The recall is a two-step process: Voters will simultaneously be asked whether they want to remove Davis from office and, if so, whom from among an unlimited list of candidates who have qualified for the ballot would they like to replace him. It is sure to be a crowded field, and if the majority of voters sanction the recall, the next governor will probably be elected with only a plurality of the vote.
Before all the negative publicity, some political observers believed Issa had a chance of winning a recall election — because in a multicandidate field he would not have to win a majority of votes. Likely too conservative for the California electorate, Issa could instead count on motivated anti-Davis voters turning out in big numbers and rewarding him for propelling the recall movement with more than $1 million in seed money.
Now, opinions differ as to whether the barrage of criticism has killed Issa’s political future. Already hampered by low statewide name recognition — just 6 percent in one recent poll — Issa must now come to grips with the reality that many voters are hearing about him for the first time as someone who was accused of stealing cars.
“A lot of grassroots supporters [of the recall] are appreciative of Issa,” Russo said. “For the voters that don’t know him, it’s a bigger hurdle to get over.”
But other state political professionals believe that Issa is elevated — and at least gains needed publicity — when he is attacked by Davis and his allies.
“There’s almost no one left to slime,” said Jonathan Wilcox, communications director for Issa’s gubernatorial campaign, which is operating in a sort of parallel universe to the recall. “They’ve gotten around to Congressman Issa because he is the leading figure to remove Gray Davis.”
A California Republican consultant who is not involved in any aspect of the recall said the Democrats’ tactics enable Issa to easily counterattack.
“He can say, ‘Look at the ridiculous lengths they’re willing to go to smear me,’” the consultant said. “‘While they’re talking about my sex life or my business practices, the state is going to hell in a handbasket.’ There’s a compelling argument.”
Roman Holiday for Democrats
But Issa has not always been so steady when it comes to defending himself. Asked Tuesday night on CNBC’s “Capital Report” whether he had ever stolen a car, Issa replied, “The truth is a relative term.”
Small wonder many recall foes savor the notion that Issa is the point man for the recall. They argue that his high profile helps Davis and the opposition.
“We thought that Gray Davis couldn’t get any luckier than Bill Simon as an opponent,” said a Democratic operative with ties to Davis. “Now he has Darrell Issa — oh my goodness.”
Said Mulholland, the state party consultant: “I hope Issa runs. I’m going to enjoy it. It’s going to be kind of like the way it was in the Roman Coliseum days, in the front row.”
Inevitably, however, as the recall progresses and other candidates for governor emerge, Issa will have to share the spotlight with a list of contenders that could include Simon, the 2002 GOP nominee; former Los Angeles Mayor Richard Riordan; and movie star Arnold Schwarzenegger, among many others.

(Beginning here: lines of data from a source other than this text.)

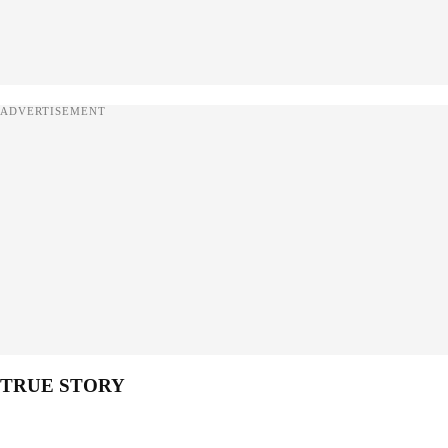
ADVERTISEMENT
TRUE STORY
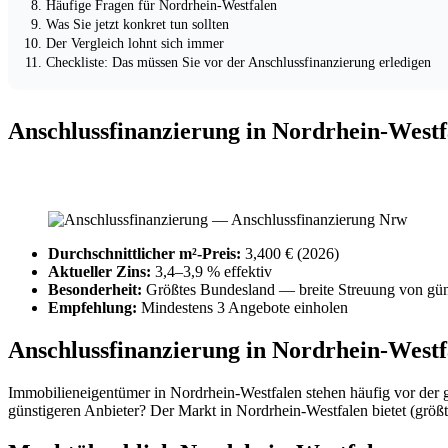
Häufige Fragen für Nordrhein-Westfalen
Was Sie jetzt konkret tun sollten
Der Vergleich lohnt sich immer
Checkliste: Das müssen Sie vor der Anschlussfinanzierung erledigen
Anschlussfinanzierung in Nordrhein-Westf
Durchschnittlicher m²-Preis:
3,400 € (2026)
Aktueller Zins:
3,4–3,9 % effektiv
Besonderheit:
Größtes Bundesland — breite Streuung von günst
Empfehlung:
Mindestens 3 Angebote einholen
Anschlussfinanzierung in Nordrhein-West
Immobilieneigentümer in Nordrhein-Westfalen stehen häufig vor der 
günstigeren Anbieter? Der Markt in Nordrhein-Westfalen bietet (größte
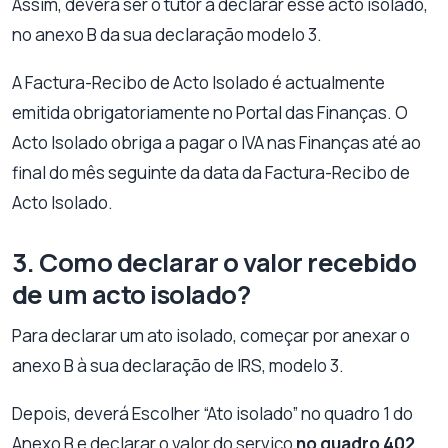
Assim, deverá ser o tutor a declarar esse acto isolado,
no anexo B da sua declaração modelo 3.
A Factura-Recibo de Acto Isolado é actualmente
emitida obrigatoriamente no Portal das Finanças. O
Acto Isolado obriga a pagar o IVA nas Finanças até ao
final do mês seguinte da data da Factura-Recibo de
Acto Isolado.
3. Como declarar o valor recebido
de um acto isolado?
Para declarar um ato isolado, começar por anexar o
anexo B à sua declaração de IRS, modelo 3.
Depois, deverá Escolher “Ato isolado” no quadro 1 do
Anexo B e declarar o valor do serviço
no quadro 402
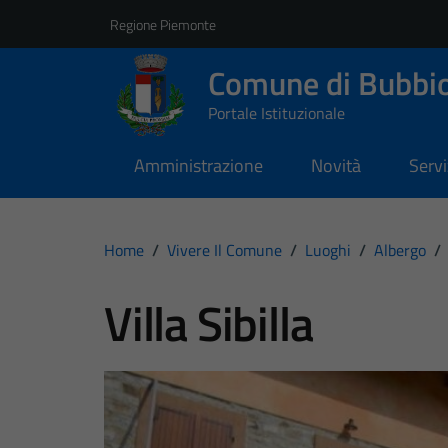
Vai ai contenuti
Vai al footer
Regione Piemonte
Comune di Bubbi
Portale Istituzionale
Amministrazione
Novità
Servi
Home
/
Vivere Il Comune
/
Luoghi
/
Albergo
/
Villa Sibilla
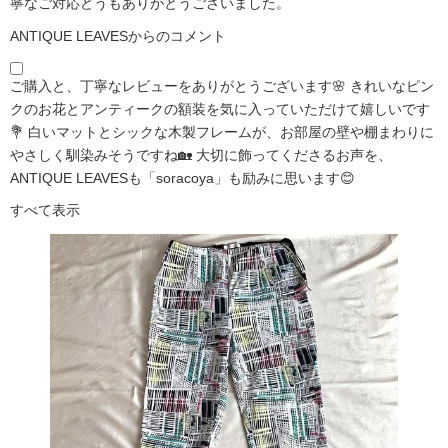
寧なご対応どうもありがとうございました。
ANTIQUE LEAVESからのコメント
ご購入と、丁寧なレビューをありがとうございます🌸 きれいなピン
クのお花とアンティークの額装を気に入っていただけて嬉しいです
💐 白いマットとシックな木製フレームが、お部屋の壁や棚まわりに
やさしく馴染みそうですね🏡 大切に飾ってくださるお声を、
ANTIQUE LEAVESも「soracoya」も励みに思います😊
すべて表示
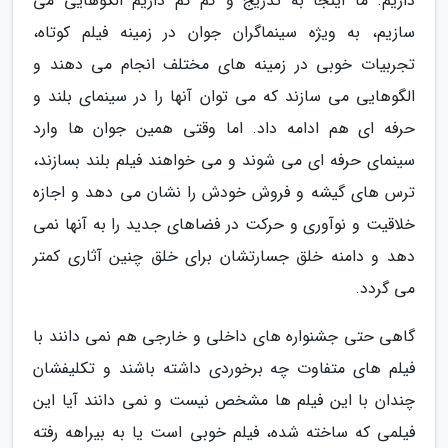
داریم. ما اینجا به تدریج و کم کم داریم الگوهایی می
سازیم، به ویژه سینماگران جوان در زمینه فیلم کوتاه،
تجربیات خوبی در زمینه های مختلف انجام می دهند و
الگوهایی می سازند که می توان آنها را در سینمای بلند و
حرفه ای هم ادامه داد. اما وقتی همین جوان ها وارد
سینمای حرفه ای می شوند و می خواهند فیلم بلند بسازند،
ترس های گیشه و فروش خودش را نشان می دهد و اجازه
خلاقیت و نوآوری و حرکت در فضاهای جدید را به آنها نمی
دهد و دامنه خلق جسارتشان برای خلق چنین آثاری کمتر
می گردد.
گاهی حتی جشنواره های داخلی و خارجی هم نمی دانند با
فیلم های متفاوت چه برخوردی داشته باشند و تکلیفشان
چندان با این فیلم ها مشخص نیست و نمی دانند آیا این
فیلمی که ساخته شده، فیلم خوبی است یا به بیراهه رفته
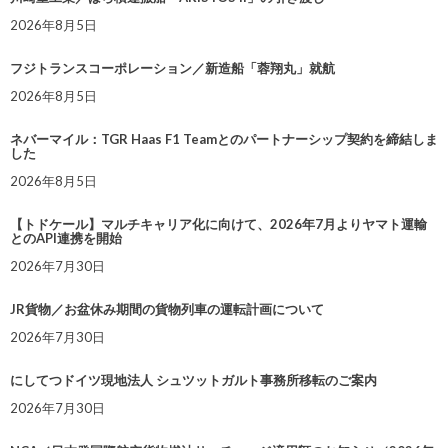
2026年8月5日
フジトランスコーポレーション／新造船「蓉翔丸」就航
2026年8月5日
ネバーマイル：TGR Haas F1 Teamとのパートナーシップ契約を締結しま
した
2026年8月5日
【トドケール】マルチキャリア化に向けて、2026年7月よりヤマト運輸
とのAPI連携を開始
2026年7月30日
JR貨物／お盆休み期間の貨物列車の運転計画について
2026年7月30日
にしてつドイツ現地法人 シュツットガルト事務所移転のご案内
2026年7月30日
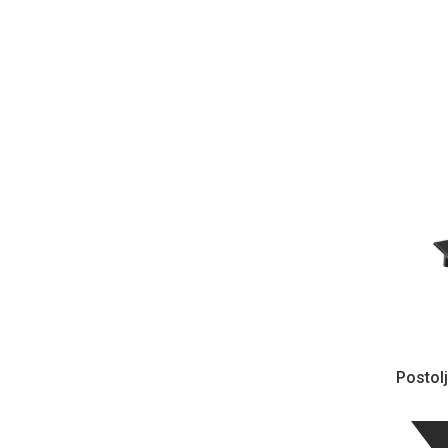
Postolj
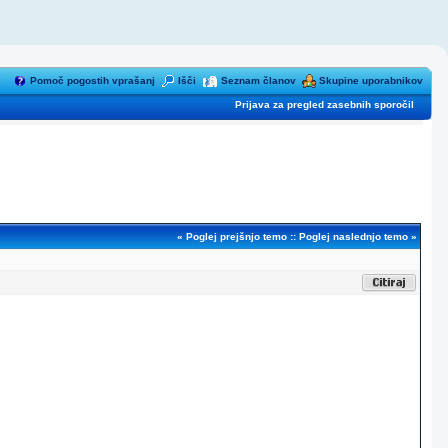
Pomoč pogostih vprašanj
Išči
Seznam članov
Skupine uporabnikov
Prijava za pregled zasebnih sporočil
«
Poglej prejšnjo temo
::
Poglej naslednjo temo
»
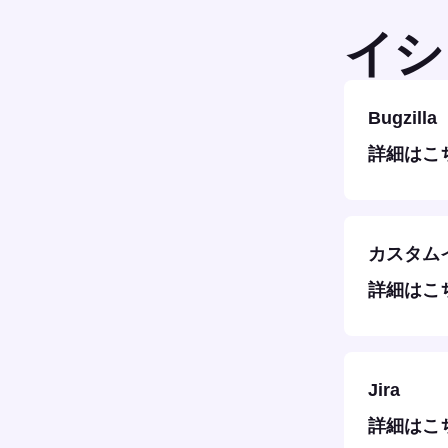
イシ
Bugzilla
詳細はこ
カスタム
詳細はこ
Jira
詳細はこ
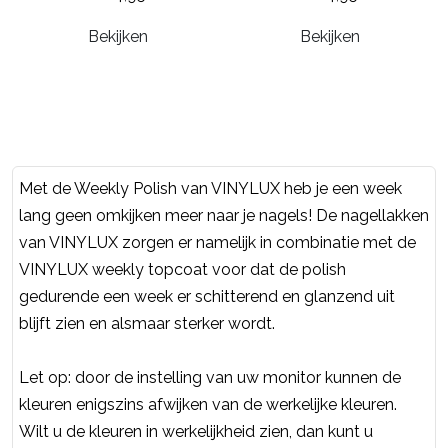
Bekijken
Bekijken
Met de Weekly Polish van VINYLUX heb je een week
lang geen omkijken meer naar je nagels! De nagellakken
van VINYLUX zorgen er namelijk in combinatie met de
VINYLUX weekly topcoat voor dat de polish
gedurende een week er schitterend en glanzend uit
blijft zien en alsmaar sterker wordt.
Let op: door de instelling van uw monitor kunnen de
kleuren enigszins afwijken van de werkelijke kleuren.
Wilt u de kleuren in werkelijkheid zien, dan kunt u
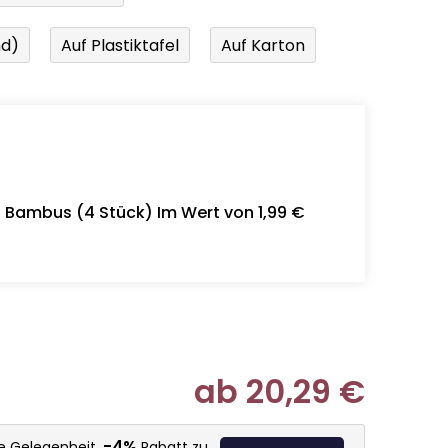
nd)
Auf Plastiktafel
Auf Karton
- Bambus (4 Stück) Im Wert von 1,99 €
ab
20,29 €
Verkaufspr
-4%
ie Gelegenheit,
Rabatt zu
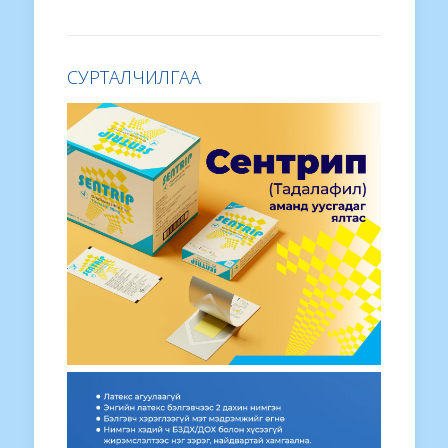
СУРТАЛЧИЛГАА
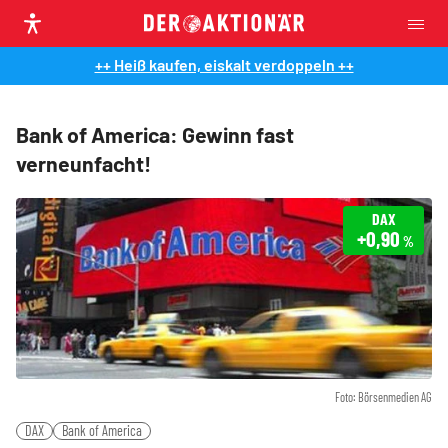
++ Heiß kaufen, eiskalt verdoppeln ++
Bank of America: Gewinn fast
verneunfacht!
DAX
+0,90
%
Foto: Börsenmedien AG
DAX
Bank of America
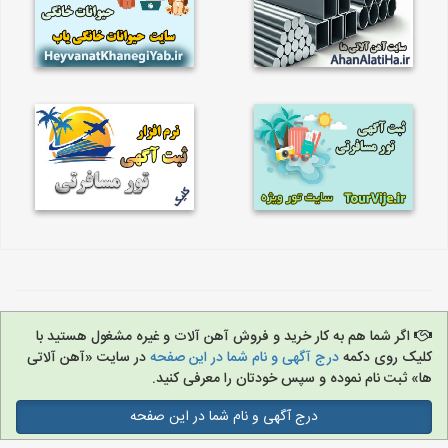
اگر شما هم به کار خرید و فروش آهن آلات و غیره مشغول هستید با
کلیک روی دکمه
درج آگهی و نام شما در این صفحه
در سایت «آهن آلاتی
ها» ثبت نام نموده و سپس خودتان را معرفی کنید.
درج آگهی و نام شما در این صفحه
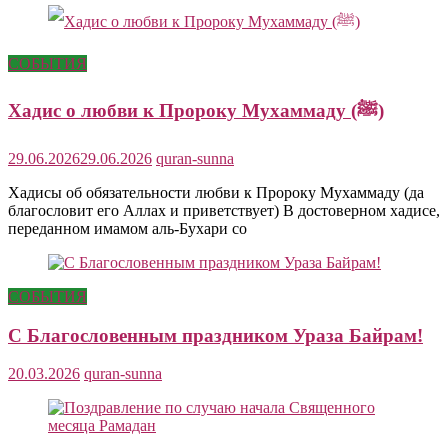
СОБЫТИЯ
Хадис о любви к Пророку Мухаммаду (ﷺ)
29.06.2026
29.06.2026
quran-sunna
Хадисы об обязательности любви к Пророку Мухаммаду (да
благословит его Аллах и приветствует) В достоверном хадисе,
переданном имамом аль-Бухари со
СОБЫТИЯ
С Благословенным праздником Ураза Байрам!
20.03.2026
quran-sunna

The attacks on Issa may recede, as the state’s Democratic establishment calculates who represents the greatest threat to Davis, but Issa could also be swamped by the media frenzy if a better-known candidate — especially Schwarzenegger — gets in the race.
Wills, of the anti-recall committee, predicted that Issa will continue to be a target because he represents everything that is wrong with the recall movement.
“It helps to provide some texture to the recall, to highlight the role of a few far-right individuals who are trying to engineer a do-over of last fall’s gubernatorial election just because they didn’t like the results,” he said. “It gives voters a window into the mentality of the recall.”
But Kaloogian, the Recall Gray Davis committee chairman, said Issa just may ride the publicity all the way to the governor’s mansion.
“I think Darrell Issa has demonstrated leadership qualities by putting up the money for the recall,” he said. “And I think we ought to support him.”